◆ **Request**: Produce word for word the lines of the data below running from the one that has "<source format=kicad_pcb>" to the one that has "(sketchpadsonfab false)", inclusive, and no others.
● ● ●
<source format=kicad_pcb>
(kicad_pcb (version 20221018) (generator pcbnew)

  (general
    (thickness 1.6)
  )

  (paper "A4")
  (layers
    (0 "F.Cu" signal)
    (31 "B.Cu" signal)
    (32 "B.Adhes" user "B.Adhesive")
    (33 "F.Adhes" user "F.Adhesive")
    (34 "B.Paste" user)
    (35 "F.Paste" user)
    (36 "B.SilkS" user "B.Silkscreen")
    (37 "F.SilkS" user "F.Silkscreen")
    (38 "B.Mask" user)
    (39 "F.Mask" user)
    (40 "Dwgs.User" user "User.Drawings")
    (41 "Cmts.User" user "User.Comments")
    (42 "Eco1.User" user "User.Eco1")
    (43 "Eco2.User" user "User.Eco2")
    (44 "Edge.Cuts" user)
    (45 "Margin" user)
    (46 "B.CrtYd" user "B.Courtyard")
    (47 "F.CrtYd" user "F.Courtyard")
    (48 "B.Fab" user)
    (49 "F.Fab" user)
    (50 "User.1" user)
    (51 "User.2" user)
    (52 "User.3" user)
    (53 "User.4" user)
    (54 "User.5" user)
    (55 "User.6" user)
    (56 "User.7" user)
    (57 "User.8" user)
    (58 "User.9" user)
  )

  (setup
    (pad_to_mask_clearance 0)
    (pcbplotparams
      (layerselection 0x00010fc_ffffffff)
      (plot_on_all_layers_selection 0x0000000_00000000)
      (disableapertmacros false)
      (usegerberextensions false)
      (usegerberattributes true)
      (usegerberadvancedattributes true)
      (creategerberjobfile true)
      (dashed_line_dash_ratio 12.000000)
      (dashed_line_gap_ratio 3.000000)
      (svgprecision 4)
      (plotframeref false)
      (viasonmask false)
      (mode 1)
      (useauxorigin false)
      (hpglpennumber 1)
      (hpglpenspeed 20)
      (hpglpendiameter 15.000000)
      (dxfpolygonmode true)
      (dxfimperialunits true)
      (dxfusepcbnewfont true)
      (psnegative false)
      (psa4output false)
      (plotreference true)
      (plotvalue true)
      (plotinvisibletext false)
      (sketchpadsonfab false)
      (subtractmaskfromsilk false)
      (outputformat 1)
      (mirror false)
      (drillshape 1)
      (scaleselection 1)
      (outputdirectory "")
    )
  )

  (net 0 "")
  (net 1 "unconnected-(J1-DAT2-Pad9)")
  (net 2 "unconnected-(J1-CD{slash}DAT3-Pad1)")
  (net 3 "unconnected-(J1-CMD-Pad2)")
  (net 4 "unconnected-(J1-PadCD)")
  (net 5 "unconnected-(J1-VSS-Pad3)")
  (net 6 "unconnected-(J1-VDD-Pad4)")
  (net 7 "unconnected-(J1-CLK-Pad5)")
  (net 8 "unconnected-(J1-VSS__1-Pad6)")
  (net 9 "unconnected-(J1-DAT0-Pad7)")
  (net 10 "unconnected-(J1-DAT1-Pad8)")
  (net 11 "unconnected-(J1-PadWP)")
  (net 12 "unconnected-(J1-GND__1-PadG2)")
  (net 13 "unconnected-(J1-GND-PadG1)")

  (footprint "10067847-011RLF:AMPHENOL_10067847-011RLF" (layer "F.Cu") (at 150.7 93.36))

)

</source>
● ● ●
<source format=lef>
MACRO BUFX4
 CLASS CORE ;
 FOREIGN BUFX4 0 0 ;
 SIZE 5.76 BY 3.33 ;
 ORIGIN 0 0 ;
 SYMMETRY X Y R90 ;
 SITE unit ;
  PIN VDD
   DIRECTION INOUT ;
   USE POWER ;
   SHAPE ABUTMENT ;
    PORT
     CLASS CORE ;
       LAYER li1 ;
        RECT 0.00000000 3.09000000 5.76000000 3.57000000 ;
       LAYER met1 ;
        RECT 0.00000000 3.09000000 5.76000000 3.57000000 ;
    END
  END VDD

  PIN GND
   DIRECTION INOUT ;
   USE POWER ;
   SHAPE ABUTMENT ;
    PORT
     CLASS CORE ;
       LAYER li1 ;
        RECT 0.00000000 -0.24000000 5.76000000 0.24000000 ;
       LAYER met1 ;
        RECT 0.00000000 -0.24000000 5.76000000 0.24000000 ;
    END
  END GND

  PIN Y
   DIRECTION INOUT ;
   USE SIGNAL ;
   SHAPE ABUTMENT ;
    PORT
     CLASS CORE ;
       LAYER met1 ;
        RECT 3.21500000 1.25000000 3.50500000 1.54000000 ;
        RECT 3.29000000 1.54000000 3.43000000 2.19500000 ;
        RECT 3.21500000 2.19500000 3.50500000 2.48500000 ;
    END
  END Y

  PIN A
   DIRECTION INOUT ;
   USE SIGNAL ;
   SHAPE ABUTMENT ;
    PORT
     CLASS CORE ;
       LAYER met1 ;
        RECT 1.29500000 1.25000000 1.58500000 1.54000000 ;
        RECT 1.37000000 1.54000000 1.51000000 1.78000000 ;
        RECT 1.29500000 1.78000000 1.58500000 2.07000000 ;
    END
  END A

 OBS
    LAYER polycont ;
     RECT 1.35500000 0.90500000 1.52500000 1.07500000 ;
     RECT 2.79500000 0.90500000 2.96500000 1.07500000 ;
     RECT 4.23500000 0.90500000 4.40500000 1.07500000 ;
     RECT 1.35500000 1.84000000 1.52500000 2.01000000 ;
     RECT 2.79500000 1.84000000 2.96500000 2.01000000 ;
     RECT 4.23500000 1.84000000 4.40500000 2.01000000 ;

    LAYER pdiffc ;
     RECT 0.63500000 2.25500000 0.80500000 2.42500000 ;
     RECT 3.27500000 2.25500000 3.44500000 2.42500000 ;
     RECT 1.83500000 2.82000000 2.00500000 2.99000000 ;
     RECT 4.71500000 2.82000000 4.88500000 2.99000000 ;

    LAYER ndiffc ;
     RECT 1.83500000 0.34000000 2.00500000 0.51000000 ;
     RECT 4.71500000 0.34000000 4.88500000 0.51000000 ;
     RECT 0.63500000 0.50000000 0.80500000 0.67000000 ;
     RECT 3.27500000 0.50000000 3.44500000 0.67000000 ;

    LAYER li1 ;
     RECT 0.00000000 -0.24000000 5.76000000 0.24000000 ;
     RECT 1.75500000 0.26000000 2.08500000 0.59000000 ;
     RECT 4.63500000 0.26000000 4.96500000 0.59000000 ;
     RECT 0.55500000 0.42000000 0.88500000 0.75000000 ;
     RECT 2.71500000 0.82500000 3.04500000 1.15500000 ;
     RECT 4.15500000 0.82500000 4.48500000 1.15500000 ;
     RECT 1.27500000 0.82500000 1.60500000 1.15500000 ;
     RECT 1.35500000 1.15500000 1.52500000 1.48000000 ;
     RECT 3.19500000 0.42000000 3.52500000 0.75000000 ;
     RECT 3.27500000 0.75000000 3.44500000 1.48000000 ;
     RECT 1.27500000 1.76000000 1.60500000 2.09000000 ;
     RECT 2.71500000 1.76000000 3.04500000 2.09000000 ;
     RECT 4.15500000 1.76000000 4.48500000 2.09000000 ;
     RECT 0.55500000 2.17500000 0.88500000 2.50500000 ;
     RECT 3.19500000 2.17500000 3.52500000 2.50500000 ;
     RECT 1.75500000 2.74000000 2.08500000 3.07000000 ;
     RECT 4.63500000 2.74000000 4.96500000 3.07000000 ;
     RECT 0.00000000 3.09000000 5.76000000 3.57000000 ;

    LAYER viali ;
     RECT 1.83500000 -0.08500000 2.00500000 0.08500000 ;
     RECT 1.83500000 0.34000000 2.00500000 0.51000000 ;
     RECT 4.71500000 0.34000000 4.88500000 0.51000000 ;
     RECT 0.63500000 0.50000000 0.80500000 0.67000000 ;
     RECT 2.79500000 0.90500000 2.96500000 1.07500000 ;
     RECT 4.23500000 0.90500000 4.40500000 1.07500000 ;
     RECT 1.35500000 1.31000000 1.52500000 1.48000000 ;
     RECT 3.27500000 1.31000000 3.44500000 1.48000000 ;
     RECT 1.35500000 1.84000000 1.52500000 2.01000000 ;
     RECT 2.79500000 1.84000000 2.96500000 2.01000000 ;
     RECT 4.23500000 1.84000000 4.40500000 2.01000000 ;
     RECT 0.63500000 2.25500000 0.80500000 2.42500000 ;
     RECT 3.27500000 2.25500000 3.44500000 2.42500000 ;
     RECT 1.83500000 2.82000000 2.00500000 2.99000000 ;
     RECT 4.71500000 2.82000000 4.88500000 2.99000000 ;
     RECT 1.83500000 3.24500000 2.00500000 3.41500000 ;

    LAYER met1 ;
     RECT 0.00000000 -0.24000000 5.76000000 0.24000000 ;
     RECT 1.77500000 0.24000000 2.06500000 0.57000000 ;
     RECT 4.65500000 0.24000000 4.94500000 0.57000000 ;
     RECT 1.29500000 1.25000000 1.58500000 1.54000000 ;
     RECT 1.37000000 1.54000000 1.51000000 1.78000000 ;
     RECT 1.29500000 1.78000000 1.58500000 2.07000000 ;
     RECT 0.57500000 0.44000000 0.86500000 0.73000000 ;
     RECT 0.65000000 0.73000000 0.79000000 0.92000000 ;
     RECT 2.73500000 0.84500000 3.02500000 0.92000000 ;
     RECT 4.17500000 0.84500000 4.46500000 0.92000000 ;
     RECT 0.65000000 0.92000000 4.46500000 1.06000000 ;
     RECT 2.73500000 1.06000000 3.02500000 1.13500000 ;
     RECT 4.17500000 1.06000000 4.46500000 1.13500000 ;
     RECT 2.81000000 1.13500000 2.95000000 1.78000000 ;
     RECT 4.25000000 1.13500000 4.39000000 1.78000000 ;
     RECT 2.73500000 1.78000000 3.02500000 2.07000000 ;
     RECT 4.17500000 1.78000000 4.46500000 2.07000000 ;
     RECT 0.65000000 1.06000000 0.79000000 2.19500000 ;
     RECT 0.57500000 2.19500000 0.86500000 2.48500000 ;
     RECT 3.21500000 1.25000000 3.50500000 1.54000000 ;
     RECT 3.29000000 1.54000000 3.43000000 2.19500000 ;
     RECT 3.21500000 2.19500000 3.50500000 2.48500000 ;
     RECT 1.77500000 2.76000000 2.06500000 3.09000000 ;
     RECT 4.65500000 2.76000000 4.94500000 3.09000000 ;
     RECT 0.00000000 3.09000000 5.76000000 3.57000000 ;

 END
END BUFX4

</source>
● ● ●
◆ **Result of the task**:
<source format=kicad_pcb>
(kicad_pcb (version 20221018) (generator pcbnew)

  (general
    (thickness 1.6)
  )

  (paper "A4")
  (layers
    (0 "F.Cu" signal)
    (31 "B.Cu" signal)
    (32 "B.Adhes" user "B.Adhesive")
    (33 "F.Adhes" user "F.Adhesive")
    (34 "B.Paste" user)
    (35 "F.Paste" user)
    (36 "B.SilkS" user "B.Silkscreen")
    (37 "F.SilkS" user "F.Silkscreen")
    (38 "B.Mask" user)
    (39 "F.Mask" user)
    (40 "Dwgs.User" user "User.Drawings")
    (41 "Cmts.User" user "User.Comments")
    (42 "Eco1.User" user "User.Eco1")
    (43 "Eco2.User" user "User.Eco2")
    (44 "Edge.Cuts" user)
    (45 "Margin" user)
    (46 "B.CrtYd" user "B.Courtyard")
    (47 "F.CrtYd" user "F.Courtyard")
    (48 "B.Fab" user)
    (49 "F.Fab" user)
    (50 "User.1" user)
    (51 "User.2" user)
    (52 "User.3" user)
    (53 "User.4" user)
    (54 "User.5" user)
    (55 "User.6" user)
    (56 "User.7" user)
    (57 "User.8" user)
    (58 "User.9" user)
  )

  (setup
    (pad_to_mask_clearance 0)
    (pcbplotparams
      (layerselection 0x00010fc_ffffffff)
      (plot_on_all_layers_selection 0x0000000_00000000)
      (disableapertmacros false)
      (usegerberextensions false)
      (usegerberattributes true)
      (usegerberadvancedattributes true)
      (creategerberjobfile true)
      (dashed_line_dash_ratio 12.000000)
      (dashed_line_gap_ratio 3.000000)
      (svgprecision 4)
      (plotframeref false)
      (viasonmask false)
      (mode 1)
      (useauxorigin false)
      (hpglpennumber 1)
      (hpglpenspeed 20)
      (hpglpendiameter 15.000000)
      (dxfpolygonmode true)
      (dxfimperialunits true)
      (dxfusepcbnewfont true)
      (psnegative false)
      (psa4output false)
      (plotreference true)
      (plotvalue true)
      (plotinvisibletext false)
      (sketchpadsonfab false)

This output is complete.